Apple in early June this year announced plans to launch a new period-tracking app known as Cycle Tracking that will allow users to record their menstrual cycles and receive notifications when they are fertile.
The new app will be live on September 16, when iOS 13 and WatchOS 6 (for Apple Watch Series 3 and later) will be available to the public. On the Apple Watch, it is a standalone app, while on the iPhone it is built into the Health app.
Together with this new update, Apple is rolling out three health studies that tie into the company’s focus on health:
- Apple Hearing Study with the World Health Organization and the University of Michigan,
- Apple Women’s Health Study with Harvard and National Institutes of Health, and
- Apple Heart and Movement Study with the American Heart Association and Brigham and Women’s Hospital.
You can enroll in studies through the Apple research app later this year.
In the menstrual cycle and ovulation tracking platform, Apple has slackened as compared to other wellness wearables. Fitbit launched its period tracking capability about a year ago.
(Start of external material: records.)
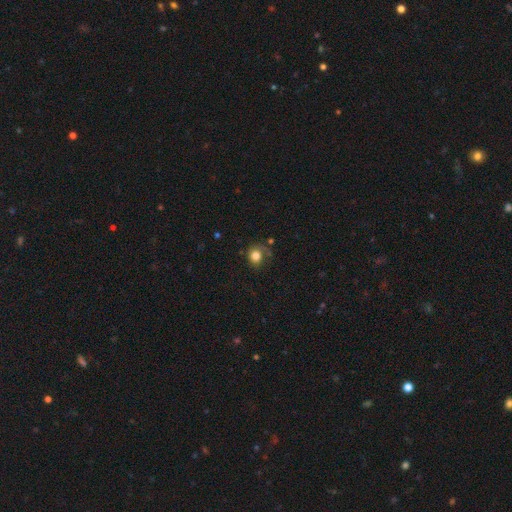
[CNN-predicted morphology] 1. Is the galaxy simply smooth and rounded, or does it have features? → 75% smooth, 15% featured or disk, 10% star or artifact.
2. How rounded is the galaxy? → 76% round, 23% in between, 1% cigar-shaped.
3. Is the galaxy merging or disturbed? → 54% none, 22% minor disturbance, 19% major disturbance, 5% merger.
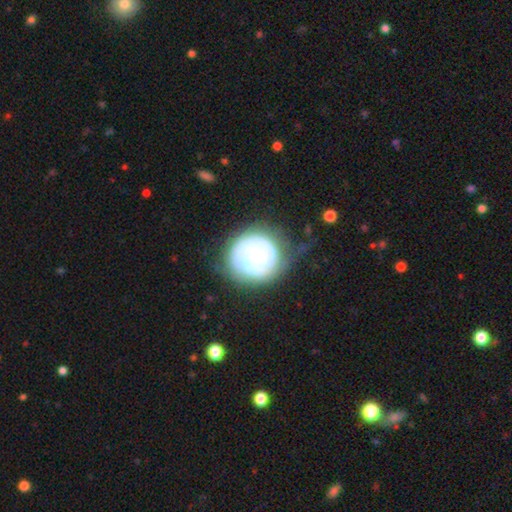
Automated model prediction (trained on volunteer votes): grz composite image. It shows a featured or disk galaxy (64%) with no bar (82%), no spiral arms (51%) and a moderate central bulge (43%). Merging: none (51%).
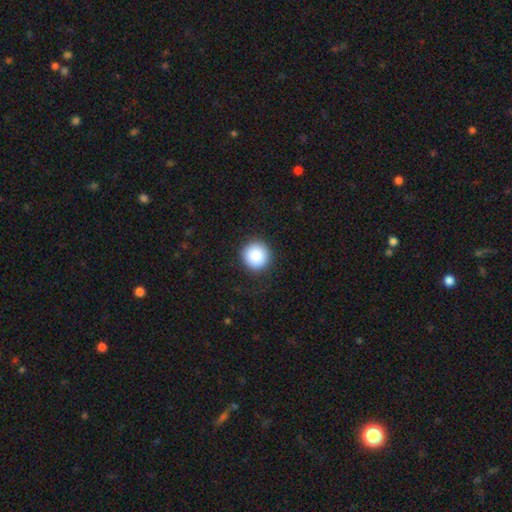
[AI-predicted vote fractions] Smooth or featured: smooth — 87% (star or artifact — 8%)
How rounded: round — 95% (in between — 4%)
Merging: none — 91% (minor disturbance — 6%)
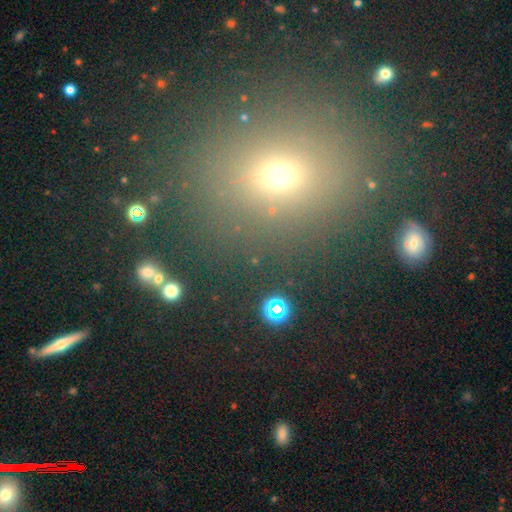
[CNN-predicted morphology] type=smooth (55%); roundness=round (63%); merging=none (83%).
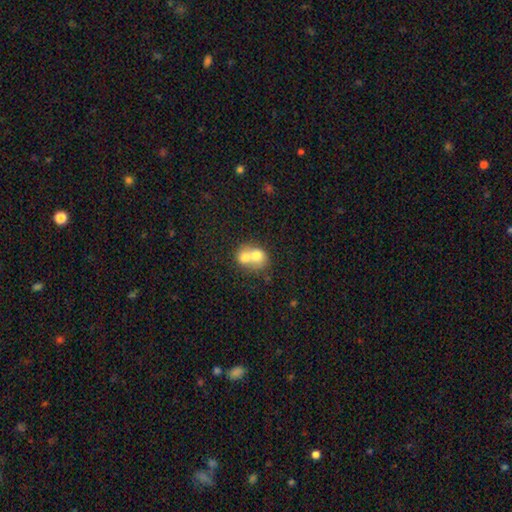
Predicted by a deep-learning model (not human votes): Overall: smooth (69%). How rounded: round (64%; in between 35%). Merging: merger (74%).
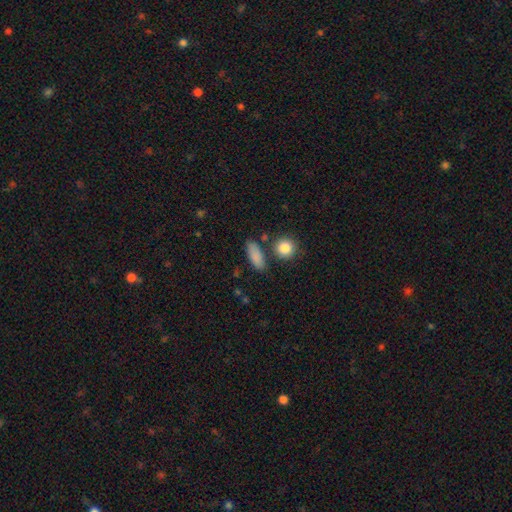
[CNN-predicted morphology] Q: Smooth or featured?
A: smooth (86%); runner-up: star or artifact (8%)
Q: How rounded?
A: in between (69%); runner-up: cigar-shaped (24%)
Q: Merging?
A: none (78%); runner-up: minor disturbance (13%)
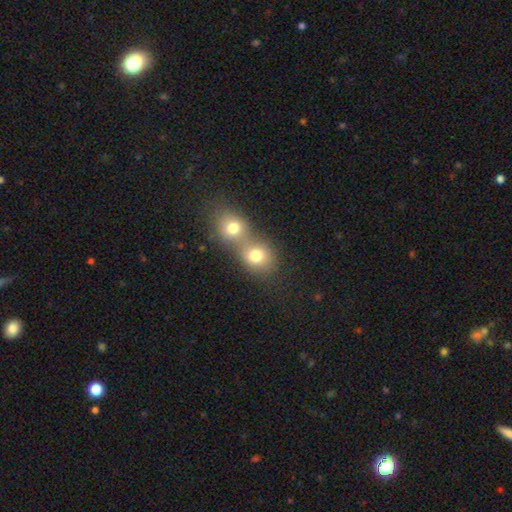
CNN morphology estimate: Q: Smooth or featured?
A: smooth (76%); runner-up: star or artifact (13%)
Q: How rounded?
A: round (70%); runner-up: in between (29%)
Q: Merging?
A: merger (64%); runner-up: none (28%)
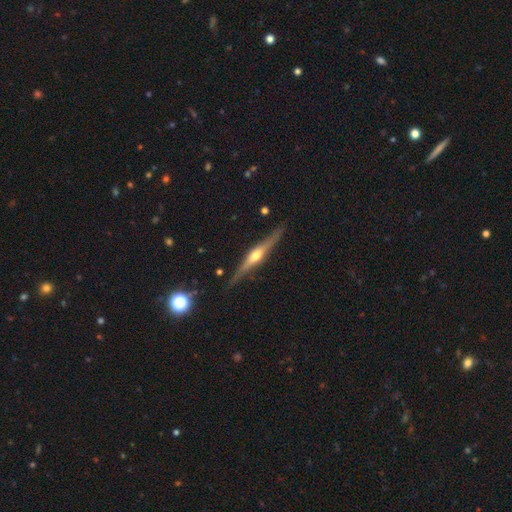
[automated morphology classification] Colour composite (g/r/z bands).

And 10 million users have leveraged the feature, the company said in data provided to MedTech Dive. Garmin also unveiled a similar capacity for Garmin Connect users at the end of April.
Menstrual cycle tracking is an important way for every lady to keep tabs on their health. This is because knowing when your next cycle starts not only helps you always be prepared, but it’s also useful if you are trying to conceive, or are living with conditions like polycystic ovarian syndrome (PCOS) and endometriosis.
“Knowing more about your menstrual cycle gives you a window into your health – from simply ensuring that you’re prepared to understand your personal patterns and irregularities,” said Apple’s VP of Health, Dr. Sumbul Desai at WWDC. She added the new feature “gives you a simple, discreet way to visualize your cycle right on your wrist.”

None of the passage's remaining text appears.